What people seem to forget is that agents work for models. Agents get paid when their models get paid. Agents are the buffer between the model and the client — there to spare them the anguish of negotiating a fair fee — but time and again, not there to ensure basic standards of professionalism. (Ratajkowski also describes going to a dinner with an agent where she drinks despite being underage.)
Even if models aren’t working in offices, they still deserve a private place to change, to not be left alone wearing underwear or less in a middle-aged man’s apartment, to not be at the receiving end of lewd or disparaging comments. Can you imagine if these things happened to a young female employee in a typical white collar office context?
The Model Alliance, founded by Sara Ziff, has been working to improve conditions for models for nearly a decade now. This week, the organization received the first CFDA Award for "Positive Social Influence.” In a piece for the CFDA’s website, Ziff writes:
Most people assume modeling agencies represent their models’ best interests. Instead, agencies ask models to sign oppressive contracts, maintaining power of attorney while lacking financial transparency.

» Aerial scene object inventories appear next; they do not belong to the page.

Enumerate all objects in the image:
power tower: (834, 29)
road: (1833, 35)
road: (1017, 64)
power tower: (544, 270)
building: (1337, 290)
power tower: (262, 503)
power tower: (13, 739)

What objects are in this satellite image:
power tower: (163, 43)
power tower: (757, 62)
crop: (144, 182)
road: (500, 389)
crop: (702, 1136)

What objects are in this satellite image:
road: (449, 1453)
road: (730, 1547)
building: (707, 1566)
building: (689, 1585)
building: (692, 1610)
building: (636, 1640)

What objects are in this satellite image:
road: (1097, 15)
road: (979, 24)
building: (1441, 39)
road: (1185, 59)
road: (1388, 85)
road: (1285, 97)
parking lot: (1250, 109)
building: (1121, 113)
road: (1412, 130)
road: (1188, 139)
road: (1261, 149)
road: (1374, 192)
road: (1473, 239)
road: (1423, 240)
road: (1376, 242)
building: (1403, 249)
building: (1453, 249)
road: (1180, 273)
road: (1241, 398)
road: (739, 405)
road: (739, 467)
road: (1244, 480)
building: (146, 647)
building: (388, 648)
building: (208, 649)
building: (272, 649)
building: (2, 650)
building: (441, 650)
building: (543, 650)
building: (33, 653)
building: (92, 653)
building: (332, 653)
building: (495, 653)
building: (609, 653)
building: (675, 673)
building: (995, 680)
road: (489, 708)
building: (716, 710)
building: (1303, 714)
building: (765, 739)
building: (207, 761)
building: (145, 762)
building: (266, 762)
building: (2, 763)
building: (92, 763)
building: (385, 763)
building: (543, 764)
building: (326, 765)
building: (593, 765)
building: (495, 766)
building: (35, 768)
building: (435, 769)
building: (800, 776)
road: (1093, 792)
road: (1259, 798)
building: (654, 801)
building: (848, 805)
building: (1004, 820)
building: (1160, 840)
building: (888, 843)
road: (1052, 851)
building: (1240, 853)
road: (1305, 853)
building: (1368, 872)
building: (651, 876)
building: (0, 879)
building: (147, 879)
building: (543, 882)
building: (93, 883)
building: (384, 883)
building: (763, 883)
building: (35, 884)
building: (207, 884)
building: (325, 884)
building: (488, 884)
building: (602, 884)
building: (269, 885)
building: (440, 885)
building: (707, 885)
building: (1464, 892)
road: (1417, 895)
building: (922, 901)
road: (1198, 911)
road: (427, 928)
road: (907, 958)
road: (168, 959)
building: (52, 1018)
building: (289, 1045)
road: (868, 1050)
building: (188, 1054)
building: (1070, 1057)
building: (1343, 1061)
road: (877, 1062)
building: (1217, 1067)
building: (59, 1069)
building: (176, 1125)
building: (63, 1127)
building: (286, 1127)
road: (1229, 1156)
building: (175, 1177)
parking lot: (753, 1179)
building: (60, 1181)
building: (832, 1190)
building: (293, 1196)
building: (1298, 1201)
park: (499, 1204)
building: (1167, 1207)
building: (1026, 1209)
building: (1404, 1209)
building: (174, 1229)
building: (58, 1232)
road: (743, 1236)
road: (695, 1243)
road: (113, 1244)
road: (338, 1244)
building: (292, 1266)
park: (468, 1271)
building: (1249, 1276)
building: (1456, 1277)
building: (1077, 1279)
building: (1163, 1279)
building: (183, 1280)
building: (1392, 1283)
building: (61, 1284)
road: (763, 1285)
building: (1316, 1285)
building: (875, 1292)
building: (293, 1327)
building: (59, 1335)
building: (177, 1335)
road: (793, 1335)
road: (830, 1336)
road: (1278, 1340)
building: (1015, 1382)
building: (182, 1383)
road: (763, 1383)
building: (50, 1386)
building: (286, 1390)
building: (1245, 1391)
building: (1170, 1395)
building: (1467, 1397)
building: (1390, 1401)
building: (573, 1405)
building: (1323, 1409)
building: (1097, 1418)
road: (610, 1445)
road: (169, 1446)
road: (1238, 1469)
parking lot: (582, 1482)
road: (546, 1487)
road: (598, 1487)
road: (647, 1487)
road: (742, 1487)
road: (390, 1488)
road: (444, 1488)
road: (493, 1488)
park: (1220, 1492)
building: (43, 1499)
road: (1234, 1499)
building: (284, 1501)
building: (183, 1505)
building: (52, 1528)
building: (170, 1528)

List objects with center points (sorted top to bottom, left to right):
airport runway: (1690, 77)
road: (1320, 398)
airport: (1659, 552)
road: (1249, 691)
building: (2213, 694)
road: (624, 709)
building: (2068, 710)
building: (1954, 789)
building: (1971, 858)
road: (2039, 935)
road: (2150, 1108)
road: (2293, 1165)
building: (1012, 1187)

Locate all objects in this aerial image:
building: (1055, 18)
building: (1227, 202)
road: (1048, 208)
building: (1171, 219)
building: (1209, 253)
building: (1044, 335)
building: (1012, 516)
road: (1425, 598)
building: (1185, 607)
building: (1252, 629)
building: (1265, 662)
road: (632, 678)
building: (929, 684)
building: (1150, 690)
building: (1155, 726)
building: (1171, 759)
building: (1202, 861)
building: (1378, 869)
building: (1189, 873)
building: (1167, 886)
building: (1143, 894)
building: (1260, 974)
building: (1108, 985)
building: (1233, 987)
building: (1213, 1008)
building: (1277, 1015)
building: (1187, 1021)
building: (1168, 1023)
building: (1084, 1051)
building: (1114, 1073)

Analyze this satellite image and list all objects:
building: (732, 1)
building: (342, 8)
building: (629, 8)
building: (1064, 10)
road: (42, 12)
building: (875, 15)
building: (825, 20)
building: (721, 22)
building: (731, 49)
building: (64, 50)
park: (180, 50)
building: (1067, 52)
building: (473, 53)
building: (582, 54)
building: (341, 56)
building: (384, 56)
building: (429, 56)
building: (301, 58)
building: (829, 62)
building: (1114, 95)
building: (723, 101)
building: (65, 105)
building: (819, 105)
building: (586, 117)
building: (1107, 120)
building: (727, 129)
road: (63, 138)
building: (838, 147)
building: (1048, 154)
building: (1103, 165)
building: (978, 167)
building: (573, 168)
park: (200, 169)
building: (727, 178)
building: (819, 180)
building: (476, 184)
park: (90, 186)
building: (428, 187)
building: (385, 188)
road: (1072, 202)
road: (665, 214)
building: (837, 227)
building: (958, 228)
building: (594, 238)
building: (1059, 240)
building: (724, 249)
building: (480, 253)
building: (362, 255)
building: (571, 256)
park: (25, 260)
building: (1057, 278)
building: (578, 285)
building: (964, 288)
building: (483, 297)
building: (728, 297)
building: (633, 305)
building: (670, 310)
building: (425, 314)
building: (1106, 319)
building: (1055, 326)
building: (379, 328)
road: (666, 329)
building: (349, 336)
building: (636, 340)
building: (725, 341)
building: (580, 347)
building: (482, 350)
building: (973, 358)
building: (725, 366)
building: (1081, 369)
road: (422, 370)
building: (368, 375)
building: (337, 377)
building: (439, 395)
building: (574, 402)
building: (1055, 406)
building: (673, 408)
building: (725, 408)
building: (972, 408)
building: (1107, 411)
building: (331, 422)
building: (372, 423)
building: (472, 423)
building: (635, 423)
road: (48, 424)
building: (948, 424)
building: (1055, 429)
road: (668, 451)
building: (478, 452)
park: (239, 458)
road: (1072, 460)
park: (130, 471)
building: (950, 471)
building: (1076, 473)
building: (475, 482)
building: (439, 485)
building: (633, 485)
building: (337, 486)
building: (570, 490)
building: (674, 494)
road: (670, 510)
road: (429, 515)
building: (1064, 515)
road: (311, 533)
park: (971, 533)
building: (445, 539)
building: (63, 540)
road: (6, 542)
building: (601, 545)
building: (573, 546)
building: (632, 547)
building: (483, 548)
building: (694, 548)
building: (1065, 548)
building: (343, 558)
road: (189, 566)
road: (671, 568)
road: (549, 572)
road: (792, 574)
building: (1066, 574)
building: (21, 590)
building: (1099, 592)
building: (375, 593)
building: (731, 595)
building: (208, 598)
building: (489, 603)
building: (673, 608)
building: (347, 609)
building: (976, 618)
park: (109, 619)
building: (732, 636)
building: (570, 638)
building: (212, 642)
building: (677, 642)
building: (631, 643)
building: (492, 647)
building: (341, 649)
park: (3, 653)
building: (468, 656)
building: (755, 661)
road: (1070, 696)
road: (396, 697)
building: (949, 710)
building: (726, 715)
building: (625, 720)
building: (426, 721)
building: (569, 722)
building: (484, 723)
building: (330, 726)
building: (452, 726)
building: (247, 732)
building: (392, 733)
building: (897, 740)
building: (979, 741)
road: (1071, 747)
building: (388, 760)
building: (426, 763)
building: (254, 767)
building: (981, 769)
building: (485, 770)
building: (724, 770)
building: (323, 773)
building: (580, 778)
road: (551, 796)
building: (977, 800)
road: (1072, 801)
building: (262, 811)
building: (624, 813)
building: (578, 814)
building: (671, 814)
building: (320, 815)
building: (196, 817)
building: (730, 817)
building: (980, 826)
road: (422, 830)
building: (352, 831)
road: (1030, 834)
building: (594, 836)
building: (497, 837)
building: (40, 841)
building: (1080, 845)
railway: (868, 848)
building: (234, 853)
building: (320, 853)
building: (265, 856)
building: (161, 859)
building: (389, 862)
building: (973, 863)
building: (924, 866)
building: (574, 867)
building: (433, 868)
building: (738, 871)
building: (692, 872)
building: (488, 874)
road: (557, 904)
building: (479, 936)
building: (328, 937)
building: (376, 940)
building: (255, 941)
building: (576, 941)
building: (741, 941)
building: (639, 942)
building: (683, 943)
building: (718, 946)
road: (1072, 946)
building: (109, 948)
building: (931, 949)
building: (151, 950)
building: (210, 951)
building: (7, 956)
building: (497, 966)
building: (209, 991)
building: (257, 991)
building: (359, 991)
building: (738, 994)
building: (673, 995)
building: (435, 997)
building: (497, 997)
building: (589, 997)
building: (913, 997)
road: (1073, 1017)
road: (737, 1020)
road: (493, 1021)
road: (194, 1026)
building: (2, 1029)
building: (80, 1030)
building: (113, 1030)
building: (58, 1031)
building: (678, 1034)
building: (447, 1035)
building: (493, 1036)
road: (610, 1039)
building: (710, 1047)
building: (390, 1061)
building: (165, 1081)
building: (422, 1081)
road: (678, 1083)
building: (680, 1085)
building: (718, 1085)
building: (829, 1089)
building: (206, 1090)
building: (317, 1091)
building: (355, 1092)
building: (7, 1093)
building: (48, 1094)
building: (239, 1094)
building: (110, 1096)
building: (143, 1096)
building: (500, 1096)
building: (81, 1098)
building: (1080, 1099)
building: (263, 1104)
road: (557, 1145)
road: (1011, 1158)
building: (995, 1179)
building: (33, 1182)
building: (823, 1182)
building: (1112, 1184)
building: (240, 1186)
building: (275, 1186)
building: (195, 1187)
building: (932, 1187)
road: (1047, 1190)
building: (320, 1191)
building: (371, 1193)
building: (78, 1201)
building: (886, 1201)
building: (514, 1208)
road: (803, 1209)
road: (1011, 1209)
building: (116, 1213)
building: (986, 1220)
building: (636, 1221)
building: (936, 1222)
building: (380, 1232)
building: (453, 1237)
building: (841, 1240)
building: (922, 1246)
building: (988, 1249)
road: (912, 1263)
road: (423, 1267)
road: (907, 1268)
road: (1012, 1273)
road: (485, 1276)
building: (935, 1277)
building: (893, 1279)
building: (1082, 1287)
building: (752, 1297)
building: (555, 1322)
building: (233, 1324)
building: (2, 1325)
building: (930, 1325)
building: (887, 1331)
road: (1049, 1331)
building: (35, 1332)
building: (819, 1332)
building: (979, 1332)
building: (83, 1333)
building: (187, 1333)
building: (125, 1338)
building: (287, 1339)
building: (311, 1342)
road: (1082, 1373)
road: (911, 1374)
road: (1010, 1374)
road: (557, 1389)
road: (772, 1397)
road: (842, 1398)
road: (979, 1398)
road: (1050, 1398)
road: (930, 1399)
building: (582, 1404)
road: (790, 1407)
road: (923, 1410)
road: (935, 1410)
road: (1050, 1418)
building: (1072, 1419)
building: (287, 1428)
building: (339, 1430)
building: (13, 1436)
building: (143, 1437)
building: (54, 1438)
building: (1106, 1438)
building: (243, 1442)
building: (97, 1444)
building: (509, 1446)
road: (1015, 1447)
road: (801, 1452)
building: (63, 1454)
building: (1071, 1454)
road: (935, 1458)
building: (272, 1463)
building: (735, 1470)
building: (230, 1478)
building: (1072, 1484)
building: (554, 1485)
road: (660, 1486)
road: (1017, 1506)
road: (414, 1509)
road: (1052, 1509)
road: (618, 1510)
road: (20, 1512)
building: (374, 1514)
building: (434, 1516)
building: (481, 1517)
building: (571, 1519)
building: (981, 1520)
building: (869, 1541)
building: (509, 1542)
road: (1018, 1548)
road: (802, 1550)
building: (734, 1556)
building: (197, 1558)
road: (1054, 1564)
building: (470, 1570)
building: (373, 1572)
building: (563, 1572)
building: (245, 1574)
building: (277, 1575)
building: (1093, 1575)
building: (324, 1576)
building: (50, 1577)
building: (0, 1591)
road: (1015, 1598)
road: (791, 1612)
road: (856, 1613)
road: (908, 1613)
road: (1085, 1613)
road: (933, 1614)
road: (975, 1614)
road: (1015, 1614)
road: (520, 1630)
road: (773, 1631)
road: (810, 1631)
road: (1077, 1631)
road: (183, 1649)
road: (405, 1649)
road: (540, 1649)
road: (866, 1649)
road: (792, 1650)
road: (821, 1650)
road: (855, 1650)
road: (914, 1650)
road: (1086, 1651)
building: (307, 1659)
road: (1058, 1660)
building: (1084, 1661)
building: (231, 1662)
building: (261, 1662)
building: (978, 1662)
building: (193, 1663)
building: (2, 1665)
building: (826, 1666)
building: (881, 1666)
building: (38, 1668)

Because licensing and accountability requirements don’t exist, agencies are the ideal vehicle for trafficking children and young adults under the guise of modeling work. Consider Bill Cosby, who allegedly asked agencies to send him “broke, out-of-town” models, and Elite, which sent teenage models to private dinners with former President Trump.
If you thought the #MeToo movement had solved most of these problems, Ziff adds that she still hears daily from models seeking “advice on how to deal with sexual, emotional, and financial abuse.” (Not all agents and agencies are terrible, but those daily calls suggest these practices are still widespread.)
If agents didn’t send models to jobs without a guarantee of professional working conditions, these problems could improve. Cleaning things up could also present a revenue opportunity for agencies. If they insisted that models get rights to their image, so women like Ratajkowski wouldn’t be powerless to both control and profit off of art and books featuring their photos, they would make more money.
That agencies are relied upon to send young women to rich and famous men — or any man with a camera and “photographer” on his résumé — to serve as some sort of disposable sexual accessory should disgust everyone in fashion and beyond. Imagine if these agents were as eager to protect these women as that borrowed Moncler jacket.